Chapter Two
The lamps had been lit along the drive by the time Winston Burgess returned to Greystone House. His horse was lathered, his coat mud-splashed, and the weight of the day pressed down upon his shoulders like a millstone. He dismounted without waiting for a groom, thrust the reins into the nearest pair of hands, and strode up the steps two at a time.
“Louisa,” he called, his voice carrying into the echoing hall.
The butler materialized at once, bowing low. “In the schoolroom, sir.”
Winston grunted, already moving past him. He did not ask after his correspondence. None of that mattered until he had seen his daughter. The schoolroom door stood half open, spilling the smell of ink and wax into the passage. Winston pushed it wider and froze on the threshold.
Louisa sat at her little desk, brows drawn tight in concentration, a needle trembling between her fingers. Before her lay a pitiful scrap of fabric, punctured with wild, uneven stitches. Her thumb bore three angry red pricks. Louisa’s governess hovered beside her. Miss Grainger was tall, angular, with lips that always seemed to be pressed thin, as though she were too fine to touch her charge. A stray thought ran across his mind.
It must be exhausting to expend so much effort in keeping one’s lips in such a ruler-straight line.
Winston’s temper flared like oil to flame as he strode to his daughter, kneeling beside her.
“She is bleeding. And I have told you before about holding lessons in this dungeon!”
Louisa looked up, wide-eyed. “Papa, it is nothing and this is the schoolroom.”
“Nothing?” He took her hand gently but firmly. “This is a wound. This is your blood. I do not want to see either on your body. Not ever.”
He examined the small wounds as though they were mortal injuries.
“What sort of guidance have you given her?” He turned to stare at Miss Grainger.
The governess stiffened.
“Needlework requires perseverance. The young lady must learn to endure. As for which room I choose to educate her in…”
“It is my choice and my house!” Winston barked, “This room was built by my grandfather to oppress the youngest members of his family. Louisa will not be oppressed!”
“It is proper that a child learns in a school environment…” Miss Grainger went on, voice beginning to tremble.
“And as for endurance?” Winston’s voice was soft, dangerously so. “She is twelve years old, not a dray horse to be whipped. And where were you, madam, when she nearly tumbled from the oak tree last week? Or when she wandered into Barrow’s field and nearly got herself trampled by cattle?”
The governess flushed. “Children are willful, Your Grace. I cannot be blamed for every scrape she finds herself in.”
“You were employed to keep her safe!” His voice cracked like a whip now, echoing against the high ceiling.
Louisa shrank back, though not from him but the storm she had learned to weather. The governess drew herself up, chin high.
“I will not tolerate this manner, Your Grace. Your temper makes this position impossible. You may consider this my resignation.”
“Good riddance,” he snarled and waved her toward the door.
She swept out, skirts swishing like a banner of defiance, and moments later Winston heard the quick clatter of her heels on the stairs.
He turned back to Louisa, softening at once. “Are you hurt, little one?”
Louisa giggled. “Only my pride, Papa. I never liked sewing. Governesses always try to make me sit still.”
The sound of her laughter thawed something in him.

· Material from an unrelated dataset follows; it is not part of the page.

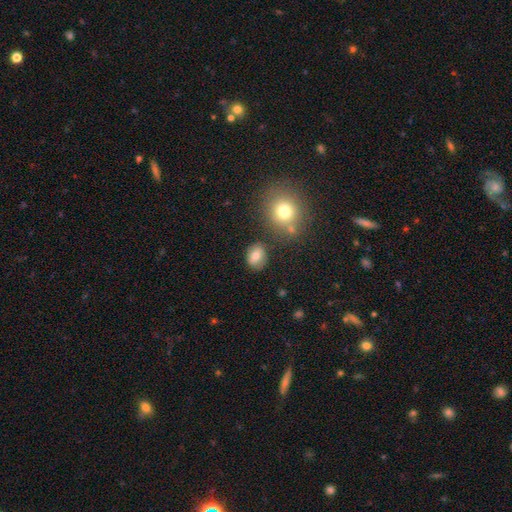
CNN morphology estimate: Overall: smooth (77%). How rounded: in between (54%; round 45%). Merging: none (79%).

He brushed a lock of hair from her forehead, his features easing into the rare expression of tenderness. None knew him capable of it because only Louisa saw it.
Most people, including me, are despicable and disappointing—in that order. We all make exceptions from time to time, though. For me, I endeavor to show my daughter all the goodness I can muster.
“Then we shall do without a governess, if it pleases you. Heaven knows we’ve gone through enough of them.”
Even as he said it, he knew the fallacy of his words. His daughter was at a vulnerable age, on the edge of womanhood. She needed to learn skills that he could not teach her in order that she could fit in with Society when the time came.